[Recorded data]
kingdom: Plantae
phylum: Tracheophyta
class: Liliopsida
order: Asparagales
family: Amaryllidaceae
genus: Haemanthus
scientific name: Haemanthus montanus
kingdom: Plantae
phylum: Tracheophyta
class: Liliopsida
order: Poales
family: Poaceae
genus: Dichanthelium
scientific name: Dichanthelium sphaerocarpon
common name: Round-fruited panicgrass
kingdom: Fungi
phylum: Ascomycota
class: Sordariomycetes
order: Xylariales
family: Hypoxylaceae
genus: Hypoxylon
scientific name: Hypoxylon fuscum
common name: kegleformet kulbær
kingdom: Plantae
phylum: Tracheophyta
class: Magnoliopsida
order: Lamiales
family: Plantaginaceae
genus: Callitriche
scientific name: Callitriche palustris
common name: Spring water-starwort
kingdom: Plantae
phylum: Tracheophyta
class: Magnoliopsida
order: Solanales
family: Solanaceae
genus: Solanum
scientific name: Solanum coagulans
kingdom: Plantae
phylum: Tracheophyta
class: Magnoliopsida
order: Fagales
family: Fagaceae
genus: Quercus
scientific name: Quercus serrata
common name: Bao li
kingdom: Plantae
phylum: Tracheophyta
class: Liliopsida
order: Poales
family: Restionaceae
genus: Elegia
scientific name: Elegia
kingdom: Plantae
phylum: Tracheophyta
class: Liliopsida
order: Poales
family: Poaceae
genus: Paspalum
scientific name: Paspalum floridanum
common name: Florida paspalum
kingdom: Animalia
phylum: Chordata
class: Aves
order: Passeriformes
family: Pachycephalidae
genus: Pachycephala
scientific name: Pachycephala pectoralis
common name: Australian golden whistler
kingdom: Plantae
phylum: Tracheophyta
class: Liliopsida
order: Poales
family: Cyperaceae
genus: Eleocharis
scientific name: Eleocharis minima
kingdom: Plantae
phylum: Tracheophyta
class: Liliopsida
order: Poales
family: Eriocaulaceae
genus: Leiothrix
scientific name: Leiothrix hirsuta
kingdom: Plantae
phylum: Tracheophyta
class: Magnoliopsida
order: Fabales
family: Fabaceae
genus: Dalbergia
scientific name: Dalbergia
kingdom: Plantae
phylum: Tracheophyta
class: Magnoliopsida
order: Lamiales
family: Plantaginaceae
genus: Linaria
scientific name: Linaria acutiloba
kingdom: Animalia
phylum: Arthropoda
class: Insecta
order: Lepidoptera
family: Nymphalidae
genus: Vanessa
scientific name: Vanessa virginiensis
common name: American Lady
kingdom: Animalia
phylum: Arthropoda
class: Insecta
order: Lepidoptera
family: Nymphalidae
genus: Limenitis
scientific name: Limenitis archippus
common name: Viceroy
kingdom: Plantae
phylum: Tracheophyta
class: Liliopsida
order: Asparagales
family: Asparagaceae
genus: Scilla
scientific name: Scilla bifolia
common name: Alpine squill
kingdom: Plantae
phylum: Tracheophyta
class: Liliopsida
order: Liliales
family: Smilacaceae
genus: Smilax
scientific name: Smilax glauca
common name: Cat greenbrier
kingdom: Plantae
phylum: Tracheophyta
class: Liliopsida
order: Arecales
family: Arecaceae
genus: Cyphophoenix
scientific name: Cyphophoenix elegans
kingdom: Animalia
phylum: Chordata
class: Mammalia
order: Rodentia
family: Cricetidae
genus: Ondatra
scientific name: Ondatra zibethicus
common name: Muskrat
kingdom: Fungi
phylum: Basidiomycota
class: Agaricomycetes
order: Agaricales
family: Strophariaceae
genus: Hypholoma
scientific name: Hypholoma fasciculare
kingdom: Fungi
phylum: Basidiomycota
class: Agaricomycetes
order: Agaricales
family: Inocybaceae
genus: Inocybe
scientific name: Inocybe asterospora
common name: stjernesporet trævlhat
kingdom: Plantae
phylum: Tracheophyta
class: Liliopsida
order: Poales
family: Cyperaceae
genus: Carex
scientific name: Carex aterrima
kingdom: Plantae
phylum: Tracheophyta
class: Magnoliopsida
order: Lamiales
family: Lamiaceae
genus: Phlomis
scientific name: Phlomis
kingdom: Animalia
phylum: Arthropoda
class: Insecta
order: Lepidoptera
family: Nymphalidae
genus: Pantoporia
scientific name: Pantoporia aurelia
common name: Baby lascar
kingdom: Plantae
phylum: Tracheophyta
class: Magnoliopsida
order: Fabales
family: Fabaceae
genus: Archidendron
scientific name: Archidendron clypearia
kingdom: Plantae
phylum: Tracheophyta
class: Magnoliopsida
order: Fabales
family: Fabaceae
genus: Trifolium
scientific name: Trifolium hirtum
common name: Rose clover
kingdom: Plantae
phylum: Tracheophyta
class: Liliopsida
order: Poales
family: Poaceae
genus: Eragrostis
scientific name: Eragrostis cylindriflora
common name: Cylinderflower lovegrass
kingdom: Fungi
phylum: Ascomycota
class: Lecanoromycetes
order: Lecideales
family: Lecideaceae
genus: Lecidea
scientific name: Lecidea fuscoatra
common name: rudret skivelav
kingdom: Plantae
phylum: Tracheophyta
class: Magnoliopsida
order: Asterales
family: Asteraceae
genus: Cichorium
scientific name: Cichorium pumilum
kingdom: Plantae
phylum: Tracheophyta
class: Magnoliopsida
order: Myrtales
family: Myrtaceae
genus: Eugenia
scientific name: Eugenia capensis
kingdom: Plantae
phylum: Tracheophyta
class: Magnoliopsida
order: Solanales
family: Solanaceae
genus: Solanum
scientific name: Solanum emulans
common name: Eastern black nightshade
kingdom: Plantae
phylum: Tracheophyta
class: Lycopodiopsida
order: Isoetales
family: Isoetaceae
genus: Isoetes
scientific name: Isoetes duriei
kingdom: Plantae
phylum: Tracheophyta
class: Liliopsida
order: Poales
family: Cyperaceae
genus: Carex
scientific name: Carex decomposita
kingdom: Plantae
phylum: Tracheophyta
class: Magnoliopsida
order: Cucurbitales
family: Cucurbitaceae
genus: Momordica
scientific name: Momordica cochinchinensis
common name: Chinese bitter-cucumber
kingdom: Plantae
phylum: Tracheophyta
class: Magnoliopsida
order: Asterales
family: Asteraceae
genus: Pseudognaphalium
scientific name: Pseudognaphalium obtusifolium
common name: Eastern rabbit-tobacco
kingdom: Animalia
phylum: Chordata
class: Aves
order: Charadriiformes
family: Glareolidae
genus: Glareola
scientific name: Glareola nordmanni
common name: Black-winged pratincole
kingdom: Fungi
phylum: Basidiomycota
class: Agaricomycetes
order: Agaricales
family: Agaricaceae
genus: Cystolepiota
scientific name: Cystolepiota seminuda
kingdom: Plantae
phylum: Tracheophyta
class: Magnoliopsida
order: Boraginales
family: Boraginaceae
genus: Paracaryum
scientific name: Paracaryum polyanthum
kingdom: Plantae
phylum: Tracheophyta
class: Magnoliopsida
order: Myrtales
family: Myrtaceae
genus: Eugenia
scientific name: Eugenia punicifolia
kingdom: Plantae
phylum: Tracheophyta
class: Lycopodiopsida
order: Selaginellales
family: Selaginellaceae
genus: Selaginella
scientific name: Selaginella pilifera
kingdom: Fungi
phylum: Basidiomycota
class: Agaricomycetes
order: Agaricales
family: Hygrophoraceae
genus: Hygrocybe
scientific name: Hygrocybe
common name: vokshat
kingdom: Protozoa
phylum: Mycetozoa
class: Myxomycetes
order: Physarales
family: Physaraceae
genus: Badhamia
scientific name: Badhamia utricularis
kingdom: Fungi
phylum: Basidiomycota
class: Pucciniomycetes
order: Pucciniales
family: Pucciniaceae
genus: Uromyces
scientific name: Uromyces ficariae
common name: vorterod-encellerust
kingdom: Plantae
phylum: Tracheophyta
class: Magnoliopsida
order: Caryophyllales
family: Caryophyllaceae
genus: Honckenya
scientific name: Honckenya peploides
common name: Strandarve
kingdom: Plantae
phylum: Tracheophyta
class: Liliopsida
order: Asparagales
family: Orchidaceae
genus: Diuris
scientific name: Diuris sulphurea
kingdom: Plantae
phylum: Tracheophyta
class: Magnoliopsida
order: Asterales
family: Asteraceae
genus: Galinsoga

Your instructions: Copy out word for word the lines starting with the line that contains "common name: stjernesporet trævlhat" and going on through the line that contains "genus: Phlomis".

Answer for this exercise:
common name: stjernesporet trævlhat
kingdom: Plantae
phylum: Tracheophyta
class: Liliopsida
order: Poales
family: Cyperaceae
genus: Carex
scientific name: Carex aterrima
kingdom: Plantae
phylum: Tracheophyta
class: Magnoliopsida
order: Lamiales
family: Lamiaceae
genus: Phlomis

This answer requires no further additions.